I don't have an Archos, but this method works with both my Windows PDA, and with my Video iPod.

iankb
02-13-2006, 12:21 PM
Are you sure you have to convert the video resolution of an AVI file to change the aspect ratio? You may only need to convert the file header, since anamorphic widescreen stretches the data to fit the aspect ratio.

sanderton
02-14-2006, 07:42 AM
I don't have an Archos, but on my PDA a resize to 16:9 (320 x 180 IIRC) is all that is needed - the PDA displays it letterboxed automatically.

That's with .wmv files though.

The only way I know to record something then play it back with different aspect ratios is to use Sky+ or MCE.

Cainam
02-14-2006, 11:20 AM
Thanks for this. I tried changing the aspect ratio in the header (as per Ian's suggestion), but that did not help, it just played the file exactly the same as before.
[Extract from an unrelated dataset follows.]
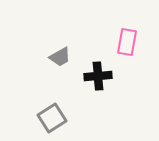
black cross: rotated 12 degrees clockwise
I tried just the resize, (and not the extra expand), and I have the choice on the Archos then of how to play it: either in 4:3 mode (i.e. zoom in to fill the screen) or 16:9 mode (where it shows the full picture with the black bars. Both of these play with the correct aspect ratio.

I suppose not doing the extra expand should help with quality a bit too, as there is no need to waste bits encoding the black bars!